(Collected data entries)
________________

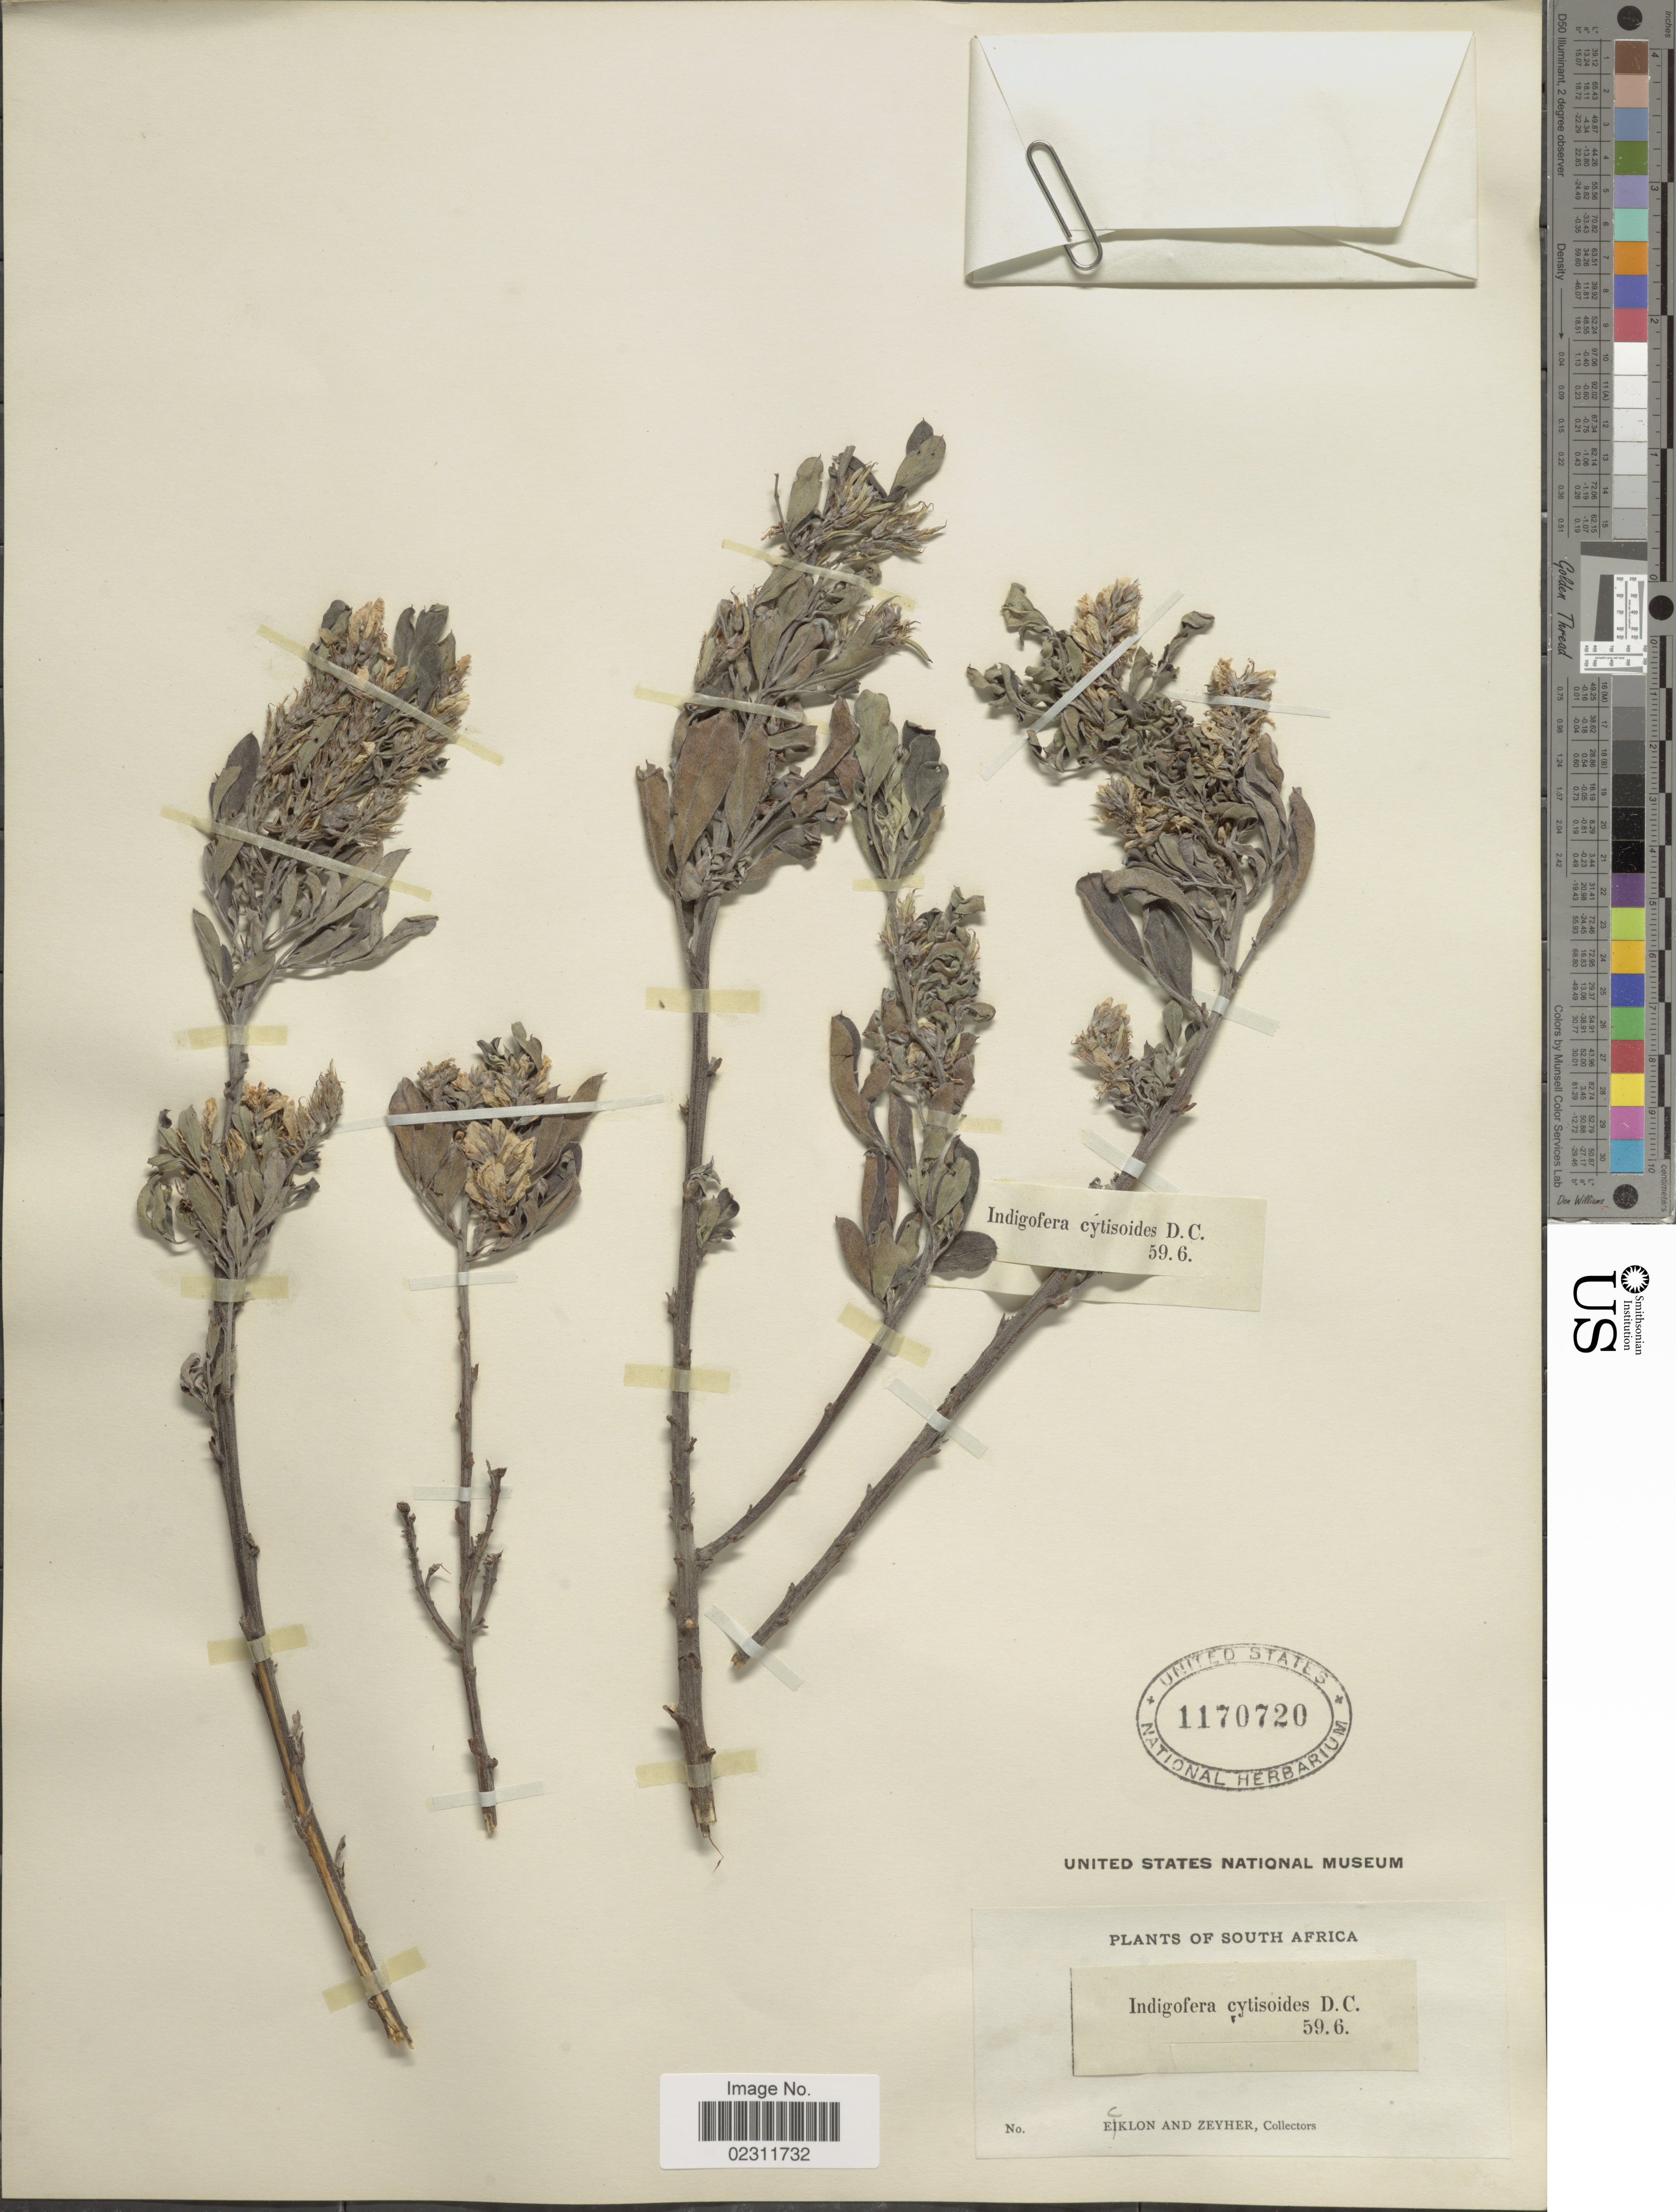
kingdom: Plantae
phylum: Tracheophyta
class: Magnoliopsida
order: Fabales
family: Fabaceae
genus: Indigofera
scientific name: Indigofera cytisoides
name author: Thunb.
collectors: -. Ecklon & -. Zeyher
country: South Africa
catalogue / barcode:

________________

■ **TASK OBJECTIVE**
Copy out the text of every row above word for word, leaving out the pictures.

■ **OUTPUT BELOW**
kingdom: Plantae
phylum: Tracheophyta
class: Magnoliopsida
order: Fabales
family: Fabaceae
genus: Indigofera
scientific name: Indigofera cytisoides
name author: Thunb.
collectors: -. Ecklon & -. Zeyher
country: South Africa
catalogue / barcode:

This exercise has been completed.